Memory management in NUMA multicore systems: trapped between cache contention and interconnect overhead

  • Authors:
  • Zoltan Majo;Thomas R. Gross

  • Affiliations:
  • ETH Zurich, Zurich, Switzerland;ETH Zurich, Zurich, Switzerland

  • Venue:
  • Proceedings of the international symposium on Memory management
  • Year:
  • 2011

Quantified Score

Hi-index 0.00

Visualization

Abstract

Multiprocessors based on processors with multiple cores usually include a non-uniform memory architecture (NUMA); even current 2-processor systems with 8 cores exhibit non-uniform memory access times. As the cores of a processor share a common cache, the issues of memory management and process mapping must be revisited.

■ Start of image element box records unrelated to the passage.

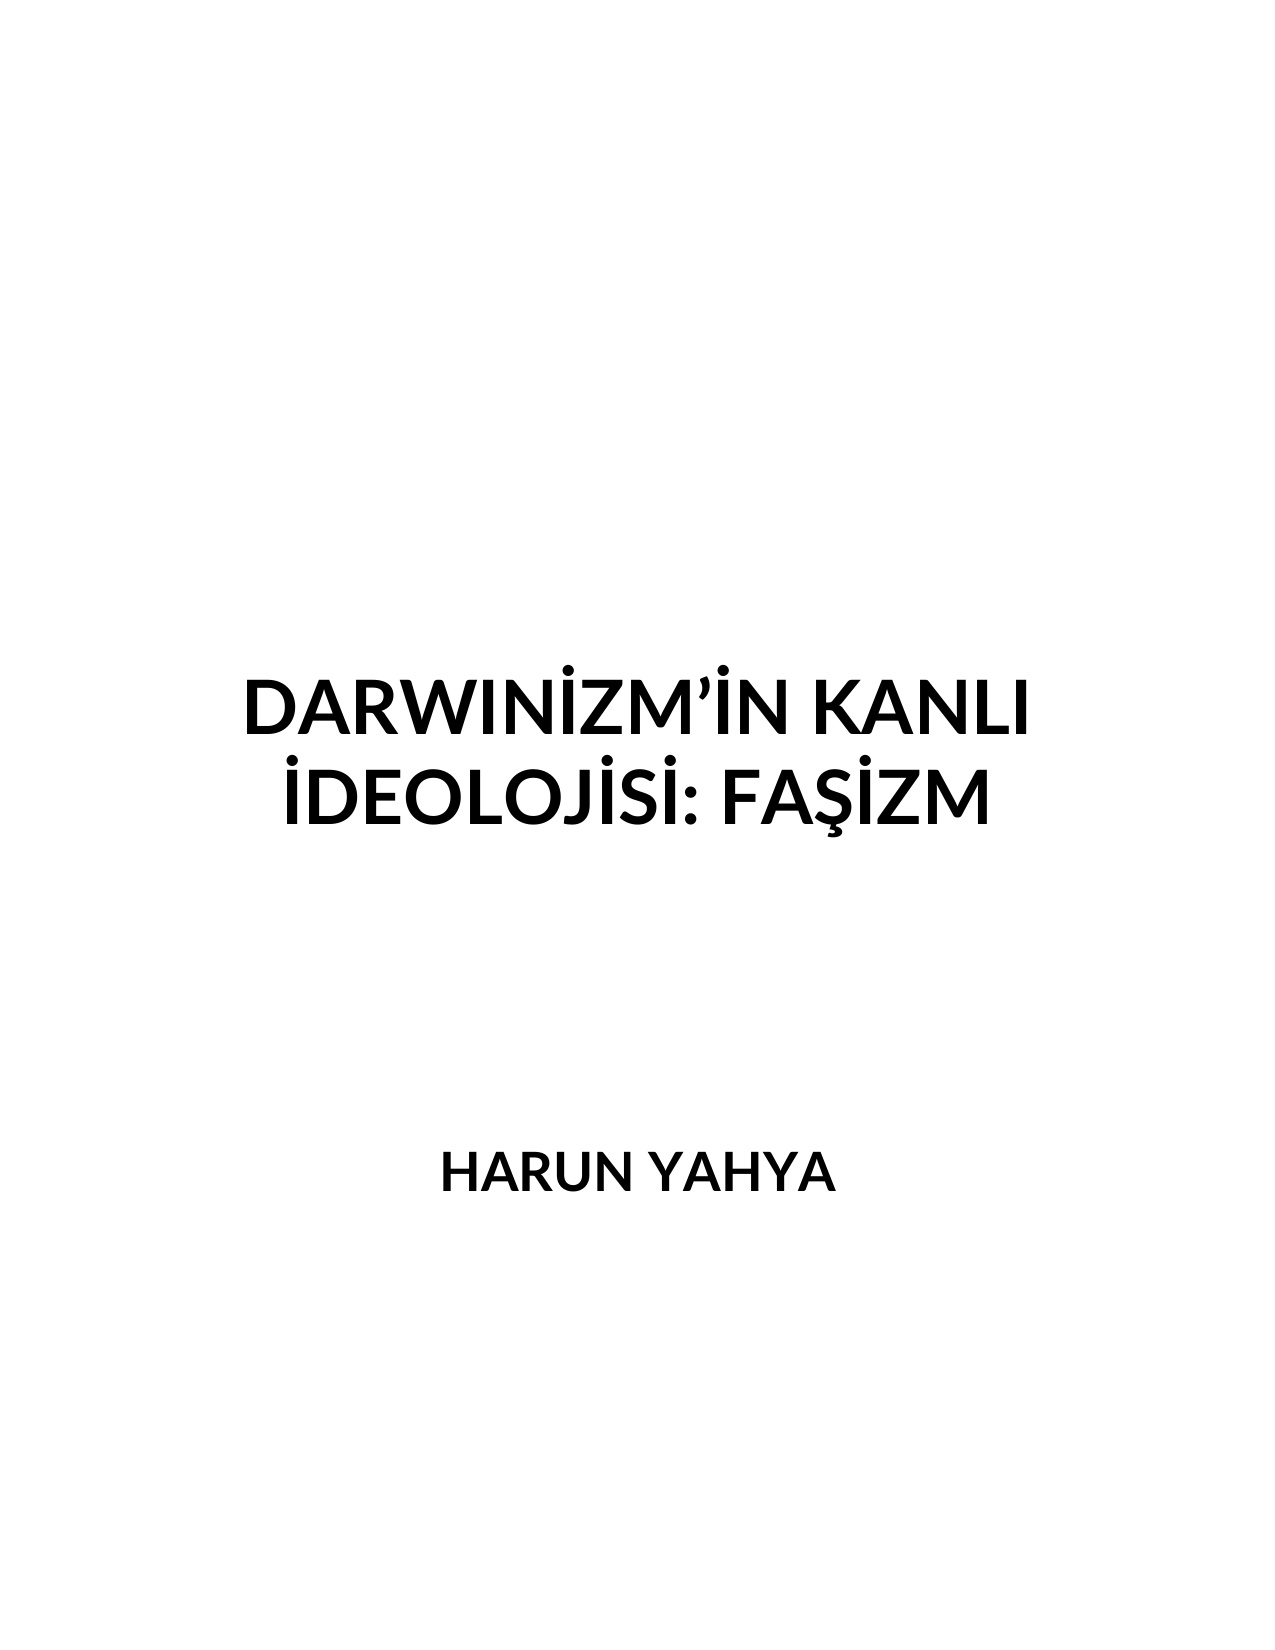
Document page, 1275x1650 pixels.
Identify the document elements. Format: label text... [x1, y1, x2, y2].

text DARWINİZM’İN KANLI İDEOLOJİSİ: FAŞİZM [187, 660, 1087, 840]
text HARUN YAHYA [187, 1138, 1087, 1203]
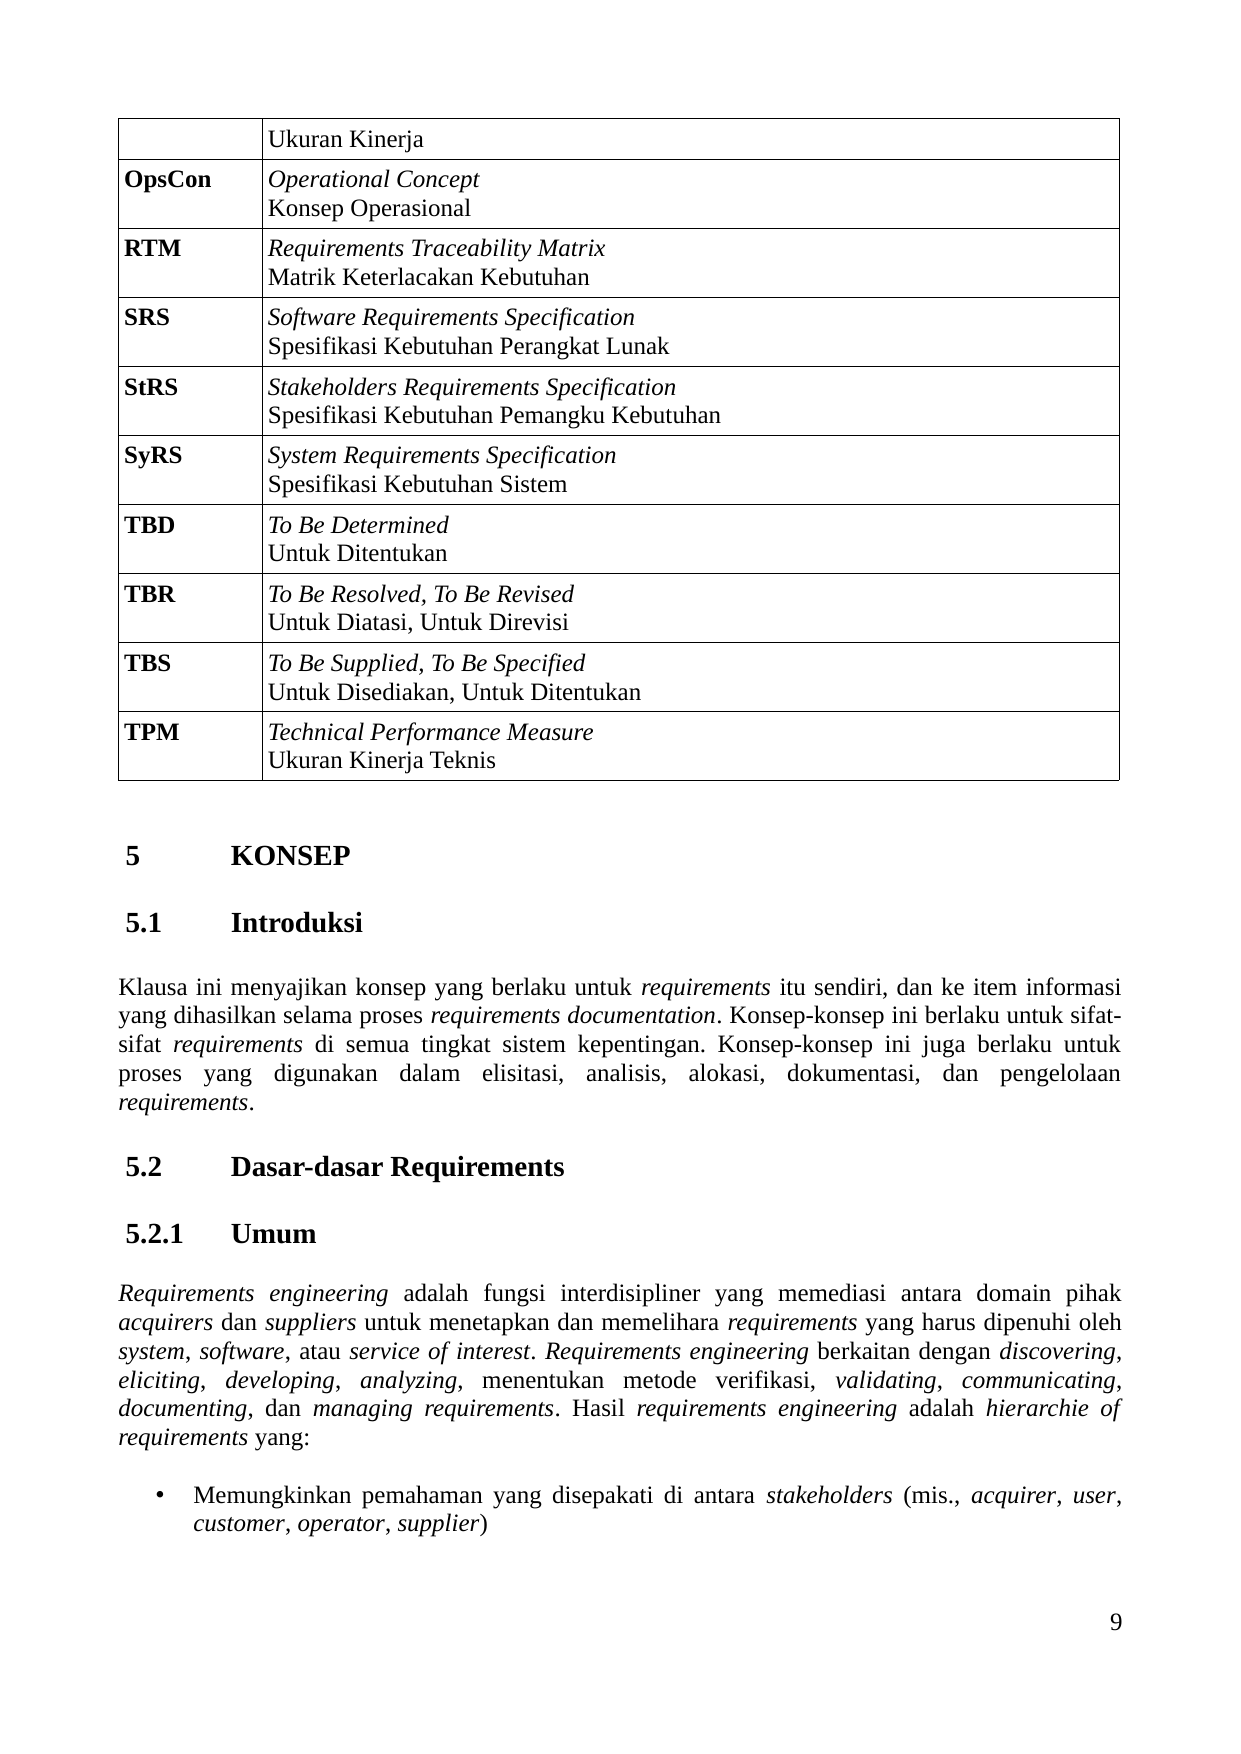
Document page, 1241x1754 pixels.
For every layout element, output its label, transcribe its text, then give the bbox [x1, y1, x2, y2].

table_cell Technical Performance Measure Ukuran Kinerja Teknis [263, 712, 1119, 780]
list Introduksi [118, 905, 1122, 938]
table_cell To Be Resolved, To Be Revised Untuk Diatasi, Untuk Direvisi [263, 574, 1119, 642]
table_cell Ukuran Kinerja [263, 119, 1119, 158]
table_cell To Be Supplied, To Be Specified Untuk Disediakan, Untuk Ditentukan [263, 643, 1119, 711]
table_cell TPM [119, 712, 262, 780]
table_cell Stakeholders Requirements Specification Spesifikasi Kebutuhan Pemangku Kebutuhan [263, 367, 1119, 435]
table_cell StRS [119, 367, 262, 435]
table_cell Software Requirements Specification Spesifikasi Kebutuhan Perangkat Lunak [263, 298, 1119, 366]
list Umum [118, 1216, 1122, 1250]
table_cell Requirements Traceability Matrix Matrik Keterlacakan Kebutuhan [263, 229, 1119, 297]
table_cell SRS [119, 298, 262, 366]
text Requirements engineering adalah fungsi interdisipliner yang memediasi antara domain pihak acquirers dan suppliers untuk menetapkan dan memelihara requirements yang harus dipenuhi oleh system, software, atau service of interest. Requirements engineering berkaitan dengan discovering, eliciting, developing, analyzing, menentukan metode verifikasi, validating, communicating, documenting, dan managing requirements. Hasil requirements engineering adalah hierarchie of requirements yang: [118, 1278, 1122, 1451]
table_header OpsCon [119, 160, 262, 228]
list KONSEP [118, 838, 1122, 871]
table_cell RTM [119, 229, 262, 297]
table_cell System Requirements Specification Spesifikasi Kebutuhan Sistem [263, 436, 1119, 504]
list Dasar-dasar Requirements [118, 1149, 1122, 1183]
table_cell [119, 119, 262, 158]
table_cell TBS [119, 643, 262, 711]
table_header Operational Concept Konsep Operasional [263, 160, 1119, 228]
table_cell TBR [119, 574, 262, 642]
text Klausa ini menyajikan konsep yang berlaku untuk requirements itu sendiri, dan ke item informasi yang dihasilkan selama proses requirements documentation. Konsep-konsep ini berlaku untuk sifat-sifat requirements di semua tingkat sistem kepentingan. Konsep-konsep ini juga berlaku untuk proses yang digunakan dalam elisitasi, analisis, alokasi, dokumentasi, dan pengelolaan requirements. [118, 972, 1122, 1116]
table_cell SyRS [119, 436, 262, 504]
table_cell TBD [119, 505, 262, 573]
table_cell To Be Determined Untuk Ditentukan [263, 505, 1119, 573]
list Memungkinkan pemahaman yang disepakati di antara stakeholders (mis., acquirer, user, customer, operator, supplier) [156, 1480, 1122, 1537]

We find that optimizing only for data locality can counteract the benefits of cache contention avoidance and vice versa. Therefore, system software must take both data locality and cache contention into account to achieve good performance, and memory management cannot be decoupled from process scheduling. We present a detailed analysis of a commercially available NUMA-multicore architecture, the Intel Nehalem. We describe two scheduling algorithms: maximum-local, which optimizes for maximum data locality, and its extension, N-MASS, which reduces data locality to avoid the performance degradation caused by cache contention. N-MASS is fine-tuned to support memory management on NUMA-multicores and improves performance up to 32%, and 7% on average, over the default setup in current Linux implementations.